2. The parent process first to get the current timestamp (gettimeofday), then write to the pipe,.
Then the child should be read in from the back,
then the child process to write string, the parent process reads.
After the child process to get the current timestamp.
This is roughly the difference between two timestamps n * 2 times the context switch time.

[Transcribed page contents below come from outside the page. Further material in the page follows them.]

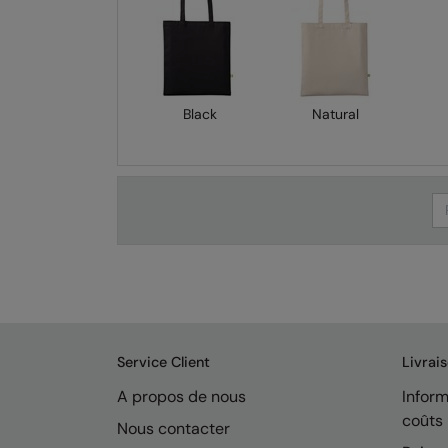
Black
Natural
Se
Service Client
Livrai
A propos de nous
Inform
coûts
Nous contacter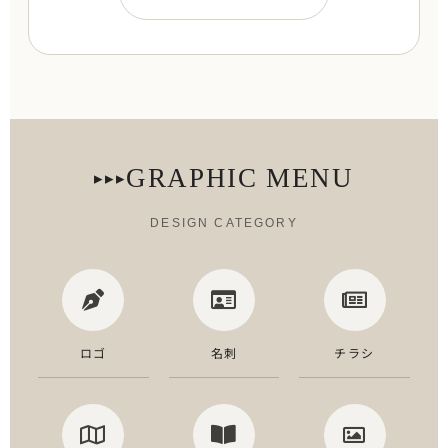
GRAPHIC MENU
▸▸▸
DESIGN CATEGORY
ロゴ
名刺
チラシ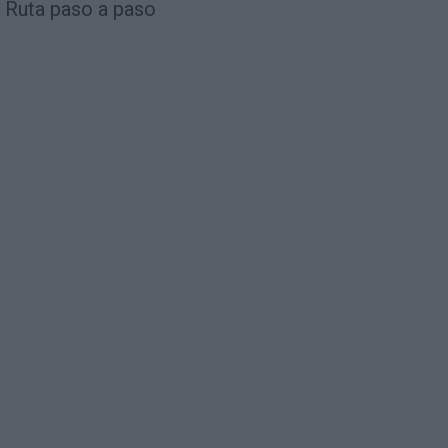
Ruta paso a paso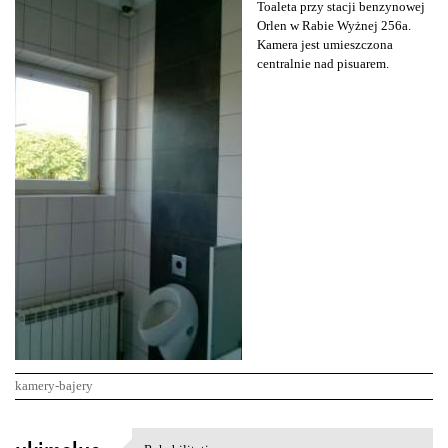
Toaleta przy stacji benzynowej
Orlen w Rabie Wyżnej 256a.
Kamera jest umieszczona
centralnie nad pisuarem.
kamery-bajery
K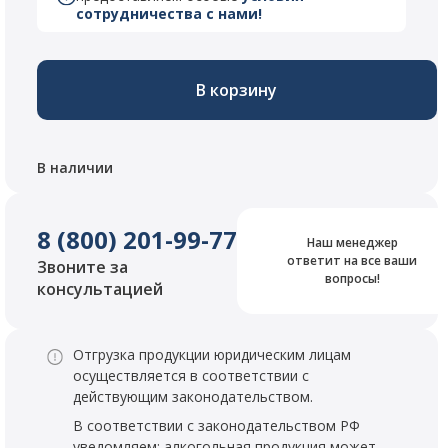
сотрудничества с нами!
В корзину
В наличии
8 (800) 201-99-77
Наш менеджер
ответит на все ваши
Звоните за
вопросы!
консультацией
Отгрузка продукции юридическим лицам
осуществляется в соответствии с
действующим законодательством.
В соответствии с законодательством РФ
уведомляем: алкогольная продукция может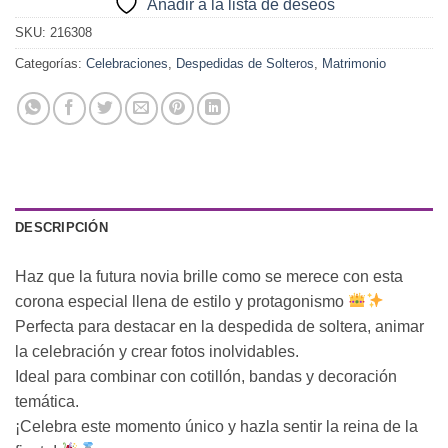
Añadir a la lista de deseos
SKU:
216308
Categorías:
Celebraciones
,
Despedidas de Solteros
,
Matrimonio
DESCRIPCIÓN
Haz que la futura novia brille como se merece con esta
corona especial llena de estilo y protagonismo
Perfecta para destacar en la despedida de soltera, animar
la celebración y crear fotos inolvidables.
Ideal para combinar con cotillón, bandas y decoración
temática.
¡Celebra este momento único y hazla sentir la reina de la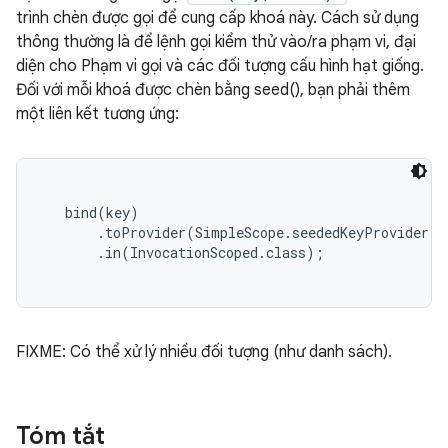
trình chèn được gọi để cung cấp khoá này. Cách sử dụng
thông thường là để lệnh gọi kiểm thử vào/ra phạm vi, đại
diện cho Phạm vi gọi và các đối tượng cấu hình hạt giống.
Đối với mỗi khoá được chèn bằng seed(), bạn phải thêm
một liên kết tương ứng:
   bind(key)

       .toProvider(SimpleScope.
seededKeyProvider()
       .in(InvocationScoped.class);

FIXME: Có thể xử lý nhiều đối tượng (như danh sách).
Tóm tắt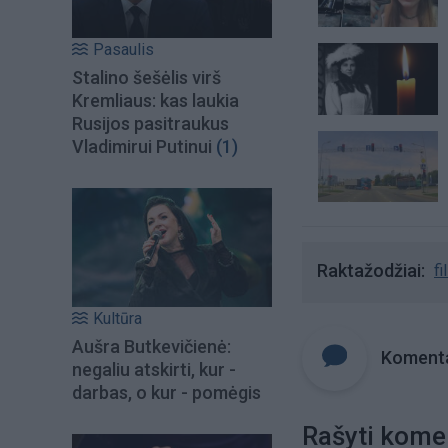
Pasaulis
Stalino šešėlis virš
Kremliaus: kas laukia
Rusijos pasitraukus
Vladimirui Putinui
(1)
Raktažodžiai
fi
Kultūra
Aušra Butkevičienė:
Komenta
negaliu atskirti, kur -
darbas, o kur - pomėgis
Rašyti kome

*******************************************************************************************************/
int ret=-1;
int firstpipe[2];
int secondpipe[2];
int timepipe[2];
int nbytes;
char string[] = "Hello, world!\n";
char temp[] = "Sumit Gemini!\n";
char readbuffer[80];
char tempbuffer[80];
int i=0;
struct timeval start,end;
// Create an unnamed first pipe
if (pipe(firstpipe) == -1)
{
fprintf(stderr, "parent: Failed to create pipe\n");
return -1;
}
// create an unnamed Second pipe
if (pipe(secondpipe) == -1)
{
fprintf(stderr, "parent: Failed to create second pipe\n");
return -1;
}
// Create an unnamed time pipe which will share in order to show time spend between processes
if (pipe(timepipe) == -1)
{
fprintf(stderr, "parent: Failed to create time pipe\n");
return -1;
}
if((ret=fork())==-1)
perror("fork");
else if(ret==0)
{
int n=-1;
printf("Child ----> %d\n",getpid());
for(n=0;n<5;n++)
{
nbytes = read(firstpipe[0], readbuffer, sizeof(readbuffer));
printf("Received string: %s", readbuffer);
write(secondpipe[1], temp, strlen(temp)+1);
}
gettimeofday(&end,0);
n = sizeof(struct timeval);
if( write(timepipe[1],&end,sizeof(struct timeval)) != n )
{
fprintf(stderr, "child: Failed to write in time pipe\n");
exit(EXIT_FAILURE);
}
}
else
{
double switch_time;
int n=-1;
printf("Parent ----> %d\n",getpid());
gettimeofday(&start,0);
/* Read in a string from the pipe */
for(n=0;n<5;n++)
{
write(firstpipe[1], string, strlen(string)+1);
read(secondpipe[0], tempbuffer, sizeof(tempbuffer));
printf("Received temp: %s", tempbuffer);
}
n = sizeof(struct timeval);
if( read(timepipe[0],&end,sizeof(struct timeval)) != n )
{
fprintf(stderr, "Parent: Failed to read from time pipe\n");
exit(EXIT_FAILURE);
}
wait(NULL);
switch_time = ((end.tv_sec-start.tv_sec)*1000000+(end.tv_usec-start.tv_usec))/1000.0;
printf("context switch between two processes: %0.6lfms\n",switch_time/(5*2));
}
return 0;
}
回答by asanoki
Why not just this one as rough estimation?
为什么不只是这个粗略估计呢?
#include <ctime>
#include <cstdio>
#include <sys/time.h>
#include <unistd.h>
int main(int argc, char **argv) {
struct timeval tv, tvt;
int diff;
gettimeofday(&tv, 0);
diff = tvt.tv_usec - tv.tv_usec;
if (fork() != 0) {
gettimeofday(&tvt, 0);
diff = tvt.tv_usec - tv.tv_usec;
printf("%d\n", diff);
}
return 0;
}
Note: Actually we shouldn't put null as the second argument, check man gettimeofday. Also, we should check if tvt.tv_usec > tv.tv_usec! Just a draft.
注意:实际上我们不应该把 null 作为第二个参数,检查 man gettimeofday。另外,我们应该检查 tvt.tv_usec > tv.tv_usec!只是一个草稿。